### [Görev amacı]
Animizm hakkındaki metni iki cümleyle özetleyin.

### [Verilen metin]
****
Arama

Animizm (Canlıcılık) - Tek Mesaj #2

Misafir - avatarı
Misafir
Ziyaretçi
21 Ağustos 2008       Mesaj #2
Misafir - avatarı
Ziyaretçi
Animizm (Canlıcılık)

Canlı ve cansız bütün doğanın ruhlu olduğu ve ruhlarla yönetildiği inancı.. İngiliz Antropolog Edward Burnett Tylor (1832-1917 ) tarafından Primitive Culture adlı eserinde ileri sürüldü. Tylor, ruh anlanına gelen anima (Latince) sözcüğünden türettiği bu deyimle ilkeller’in çevrelerindeki hayvan, bitki, ağaç, taş vb. bütün doğa nesnelerini ve belirtilerini ruhlu saydıkları varsayımını dile getirir. Dilimize ruhçuluk deyimiyle de çevrilmiştir.
Günümüz Antropoloji ve Etnoloji’sinde geçerliliğini yitirmiş bulunan bu kurama göre can ya da ruh düşüncesi uyku ve uyanıklık hallerinin birbirine karıştırılmasından doğmuştur. İlkel, uykuda gördükleriyle uyanıkken algıladıklarını bir tutar. Örneğin düşünde bir şey yemişse uyandığında o şeyi gerçekten yemiş olduğuna inanır. Bunun gibi düşündeki gezip dolaşmaları da ilkelde bedenden çıkıp dolaşan bir ruh düşüncesini doğurmuştur. İnsanda varsayılan bu ikinci varlık, ruh varlığı, bedenle kıyaslanamayacak kadar akıcı ve yumuşaktır. Çünkü ağız ve burun gibi beden deliklerinden kolaylıkla çıkıp girebilmektedir. İlkeller’in, bedene yapılan etkinin ruhu da etkilediğine inandıkları saptanmıştır. Örneğin Avustralya İlkelleri düşmanlarını öldürdükten sonra sağ ellerini keserler ve onların ruhlarının ok atmasını önlemiş olduklarına inanırlardı. Tylor’a göre ruh düşüncesinin elde edilmesini sadece düşler değil, ateşli hastalıklar, esirme, delilik, baygınlık, inme, katalepsi vb. gibi Psiko-fizyolojik olgular da sağlamış olabilir.
****
[Toplanan veriler]
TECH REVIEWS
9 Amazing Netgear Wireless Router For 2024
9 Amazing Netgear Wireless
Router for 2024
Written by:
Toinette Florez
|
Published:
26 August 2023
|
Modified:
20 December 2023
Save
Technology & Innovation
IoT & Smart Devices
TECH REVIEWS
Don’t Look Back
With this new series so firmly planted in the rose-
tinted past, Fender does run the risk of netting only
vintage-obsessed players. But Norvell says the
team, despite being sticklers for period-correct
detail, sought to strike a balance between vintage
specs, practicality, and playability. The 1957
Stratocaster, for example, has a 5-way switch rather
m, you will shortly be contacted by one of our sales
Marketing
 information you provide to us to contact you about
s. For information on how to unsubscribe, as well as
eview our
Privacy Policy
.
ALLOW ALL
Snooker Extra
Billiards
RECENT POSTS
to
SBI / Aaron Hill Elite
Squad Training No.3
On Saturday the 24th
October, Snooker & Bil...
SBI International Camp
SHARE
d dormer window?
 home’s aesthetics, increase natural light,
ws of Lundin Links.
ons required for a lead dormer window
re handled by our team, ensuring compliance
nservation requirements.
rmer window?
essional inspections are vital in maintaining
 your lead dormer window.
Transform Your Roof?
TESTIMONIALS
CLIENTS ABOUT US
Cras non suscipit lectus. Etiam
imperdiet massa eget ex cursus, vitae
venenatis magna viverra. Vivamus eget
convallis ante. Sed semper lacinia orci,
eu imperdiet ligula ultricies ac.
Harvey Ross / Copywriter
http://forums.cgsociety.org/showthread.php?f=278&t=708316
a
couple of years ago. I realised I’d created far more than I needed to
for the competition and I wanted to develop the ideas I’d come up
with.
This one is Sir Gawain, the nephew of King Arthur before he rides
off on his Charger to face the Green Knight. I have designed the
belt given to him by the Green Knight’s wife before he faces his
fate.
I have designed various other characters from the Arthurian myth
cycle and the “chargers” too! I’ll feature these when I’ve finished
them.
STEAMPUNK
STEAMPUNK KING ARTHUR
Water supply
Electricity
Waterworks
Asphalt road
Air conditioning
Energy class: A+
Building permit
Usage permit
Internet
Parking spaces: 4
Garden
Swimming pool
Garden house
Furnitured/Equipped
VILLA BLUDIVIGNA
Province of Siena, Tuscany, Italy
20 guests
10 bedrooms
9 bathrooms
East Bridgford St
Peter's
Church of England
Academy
****
### [Görev çıktısı]
Animizm, canlı ve cansız bütün doğanın ruhlu olduğu ve ruhlarla yönetildiği inancıdır ve bu kuramı İngiliz antropolog Edward Burnett Tylor, Primitive Culture adlı eserinde ileri sürmüştür. Günümüz antropoloji ve etnolojisinde geçerliliğini yitirmiş olan bu kurama göre ruh düşüncesi, ilkellerin uykuda gördükleriyle uyanıkken algıladıklarını bir tutmasından doğmuştur; Tylor'a göre baygınlık ve delilik gibi psiko-fizyolojik olgular da bu düşünceyi sağlamış olabilir.